Ook de getuigenverklaringen van de buurtbewoners van het uitkeringsadres dragen bij aan het bewijs dat appellante niet haar hoofdverblijf had op het uitkeringsadres. Uit de verklaringen van de buurtbewoners van 2 mei 2016 komt, samengevat, het volgende naar voren.
4.6.1.
Getuige A heeft verklaard dat hij al 30 jaar op zijn adres woont. Hij ziet af en toe een jongen of jongens op een scooter die korte tijd de woning in gaan, heel even binnen zijn en dan weer weggaan. Ook komt er wel een jonge vrouw met een tas met kleding en dan verdwijnt ze weer, een paar uur later of de volgende dag komt er dan weer iemand en die neemt de tas dan weer mee. Alles zit altijd potdicht in de woning. Hij weet zeker dat er niemand in de woning woont. Ze hebben bijvoorbeeld wel eens een koelkast in de woning gezet maar die wordt dan ook weer snel weggehaald. Bij het tonen van de foto van appellante herkent A appellante als de jonge vrouw die met de tas met kleding komt, zijn vrouw herkent de vrouw die eigenlijk op het uitkeringsadres zou moeten wonen. Getuige A ziet dit allemaal omdat hij ’s middags altijd thuis is, ’s ochtends is hij aan het werk.

# # #

• Opdracht A: Hoeveel jaar woont getuige A volgens de oefentekst al op zijn adres?
De oefentekst en de gegevens vormen afzonderlijk materiaal.

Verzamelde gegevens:
# # #

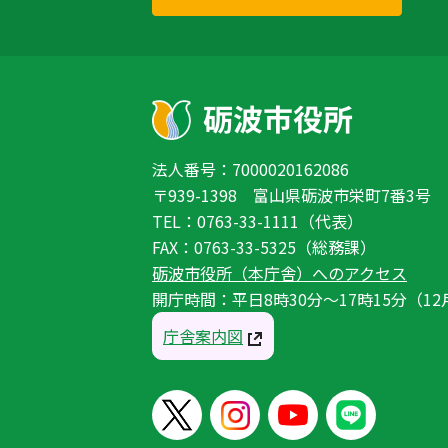
法人番号：7000020162086
〒939-1398 富山県砺波市栄町7番3号
TEL：0763-33-1111（代表）
FAX：0763-33-5325（総務課）
砺波市役所（本庁舎）へのアクセス
開庁時間：平日8時30分〜17時15分（12
庁舎案内図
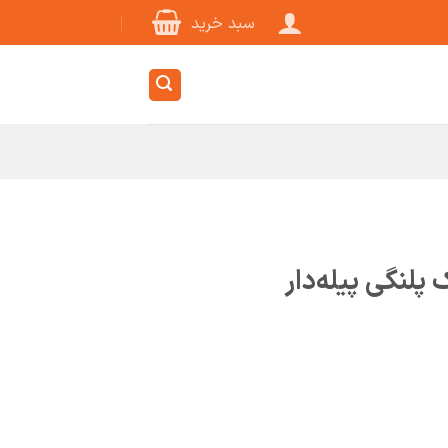
سبد خرید
پلنگی پیله‌دار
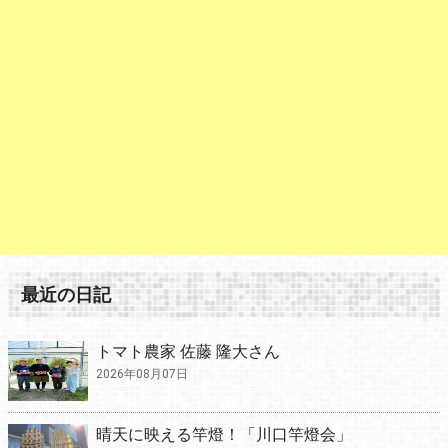
最近の日記
トマト農家 佐藤 隆大さん
2026年08月07日
晴天に映える竿燈！「川口竿燈会」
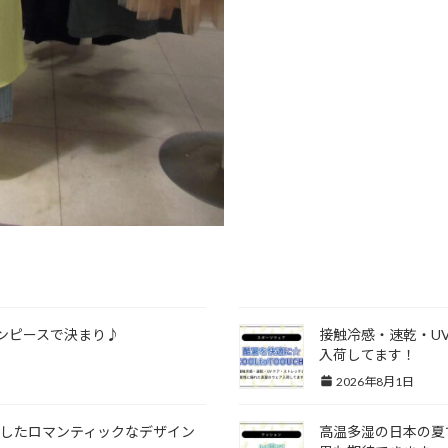
ンピースで決まり♪
接触冷感・速乾・U
入荷してます！
2026年8月1日
したロマンティックなデザイン
高温多湿の日本の夏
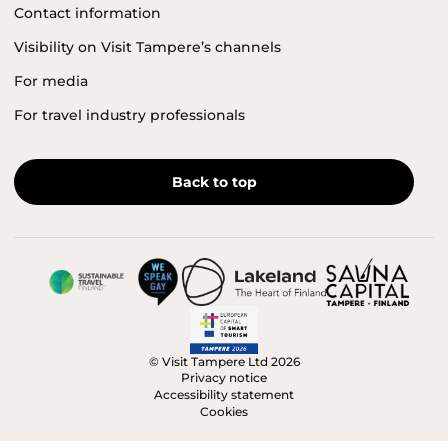
Contact information
Visibility on Visit Tampere’s channels
For media
For travel industry professionals
Back to top
© Visit Tampere Ltd 2026
Privacy notice
Accessibility statement
Cookies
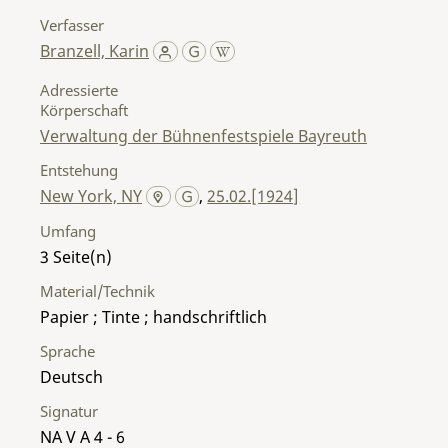
Verfasser
Branzell, Karin
Adressierte
Körperschaft
Verwaltung der Bühnenfestspiele Bayreuth
Entstehung
New York, NY
,
25.02.[1924]
Umfang
3
Material/Technik
Papier ; Tinte ; handschriftlich
Sprache
Deutsch
Signatur
NA V A 4 - 6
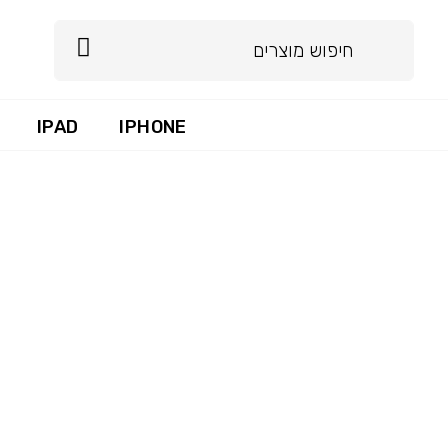
IPAD
IPHONE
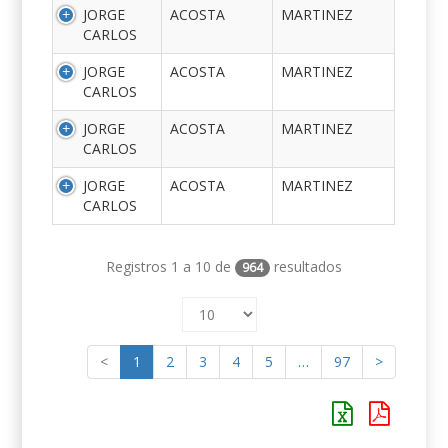
JORGE
ACOSTA
MARTINEZ
CARLOS
JORGE
ACOSTA
MARTINEZ
CARLOS
JORGE
ACOSTA
MARTINEZ
CARLOS
JORGE
ACOSTA
MARTINEZ
CARLOS
Registros 1 a 10 de
resultados
964
<
1
2
3
4
5
…
97
>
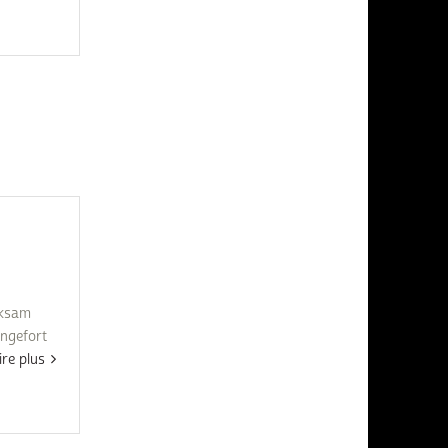
rksam
engefort
ire plus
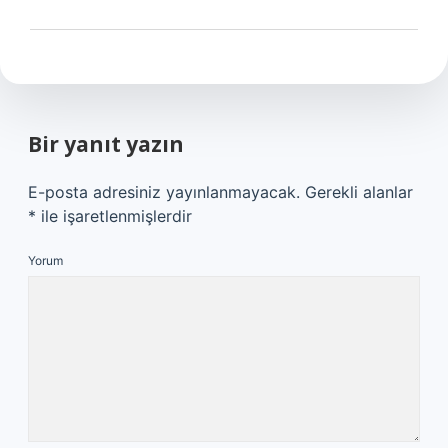
Bir yanıt yazın
E-posta adresiniz yayınlanmayacak.
Gerekli alanlar
*
ile işaretlenmişlerdir
Yorum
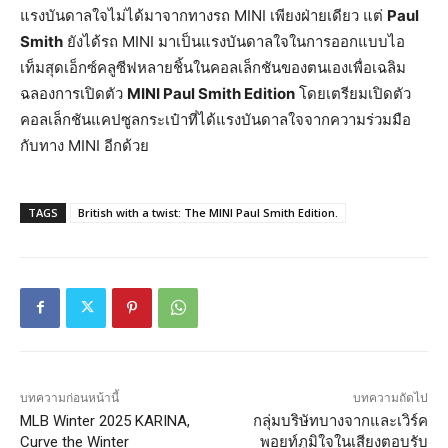
แรงบันดาลใจไม่ได้มาจากทางรถ MINI เพียงฝ่ายเดียว แต่
Paul
Smith
ยังได้รถ MINI มาเป็นแรงบันดาลใจในการออกแบบไอ
เท็มสุดเอ็กซ์คลูซีฟหลายชิ้นในคอลเล็กชันของตนเองเพื่อเฉลิม
ฉลองการเปิดตัว
MINI Paul Smith Edition
โดยเตรียมเปิดตัว
คอลเล็กชันแคปซูลกระเป๋าที่ได้แรงบันดาลใจจากความร่วมมือ
กับทาง MINI อีกด้วย
TAGS
British with a twist: The MINI Paul Smith Edition.
บทความก่อนหน้านี้
บทความถัดไป
MLB Winter 2025 KARINA,
กลุ่มบริษัทบางจากและเวิร์ค
Curve the Winter
พอยท์ภูมิใจในเสียงตอบรับ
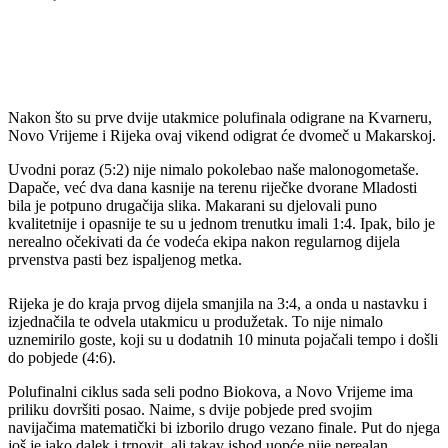
Nakon što su prve dvije utakmice polufinala odigrane na Kvarneru,
Novo Vrijeme i Rijeka ovaj vikend odigrat će dvomeč u Makarskoj.
Uvodni poraz (5:2) nije nimalo pokolebao naše malonogometaše.
Dapače, već dva dana kasnije na terenu riječke dvorane Mladosti
bila je potpuno drugačija slika. Makarani su djelovali puno
kvalitetnije i opasnije te su u jednom trenutku imali 1:4. Ipak, bilo je
nerealno očekivati da će vodeća ekipa nakon regularnog dijela
prvenstva pasti bez ispaljenog metka.
Rijeka je do kraja prvog dijela smanjila na 3:4, a onda u nastavku i
izjednačila te odvela utakmicu u produžetak. To nije nimalo
uznemirilo goste, koji su u dodatnih 10 minuta pojačali tempo i došli
do pobjede (4:6).
Polufinalni ciklus sada seli podno Biokova, a Novo Vrijeme ima
priliku dovršiti posao. Naime, s dvije pobjede pred svojim
navijačima matematički bi izborilo drugo vezano finale. Put do njega
još je jako dalek i trnovit, ali takav ishod uopće nije nerealan.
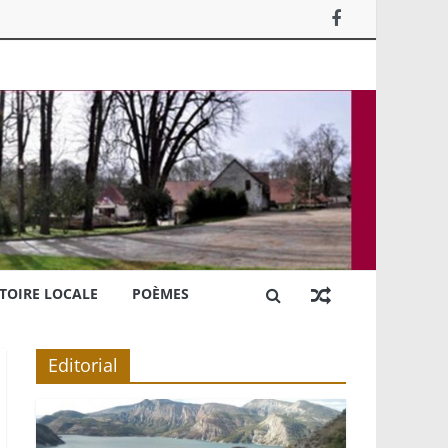
TOIRE LOCALE
POÈMES
Editorial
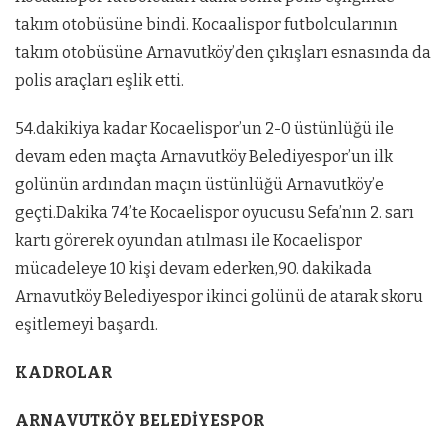
takım otobüsüne bindi. Kocaalispor futbolcularının
takım otobüsüne Arnavutköy’den çıkışları esnasında da
polis araçları eşlik etti.
54.dakikiya kadar Kocaelispor’un 2-0 üstünlüğü ile
devam eden maçta Arnavutköy Belediyespor’un ilk
golünün ardından maçın üstünlüğü Arnavutköy’e
geçti.Dakika 74’te Kocaelispor oyucusu Sefa’nın 2. sarı
kartı görerek oyundan atılması ile Kocaelispor
mücadeleye 10 kişi devam ederken,90. dakikada
Arnavutköy Belediyespor ikinci golünü de atarak skoru
eşitlemeyi başardı.
KADROLAR
ARNAVUTKÖY BELEDİYESPOR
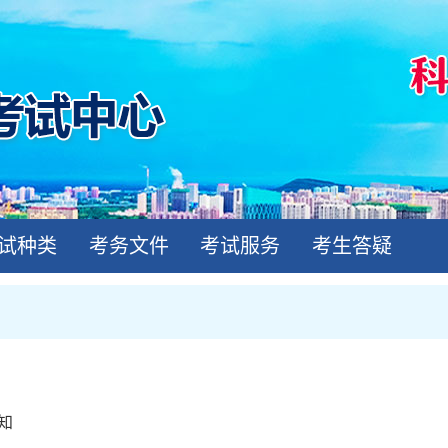
试种类
考务文件
考试服务
考生答疑
知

# # #

• Opdracht B: Hernoem in de gegevens "Makarani" tot "Dalmatinci" en geef alleen de regels van de regel met "Nakon što su" tot en met de regel met "Rijeka je do" opnieuw weer, verder ongewijzigd.

• Uitwerking A: Al 30 jaar.

• Uitwerking B:
Nakon što su prve dvije utakmice polufinala odigrane na Kvarneru,
Novo Vrijeme i Rijeka ovaj vikend odigrat će dvomeč u Makarskoj.
Uvodni poraz (5:2) nije nimalo pokolebao naše malonogometaše.
Dapače, već dva dana kasnije na terenu riječke dvorane Mladosti
bila je potpuno drugačija slika. Dalmatinci su djelovali puno
kvalitetnije i opasnije te su u jednom trenutku imali 1:4. Ipak, bilo je
nerealno očekivati da će vodeća ekipa nakon regularnog dijela
prvenstva pasti bez ispaljenog metka.
Rijeka je do kraja prvog dijela smanjila na 3:4, a onda u nastavku i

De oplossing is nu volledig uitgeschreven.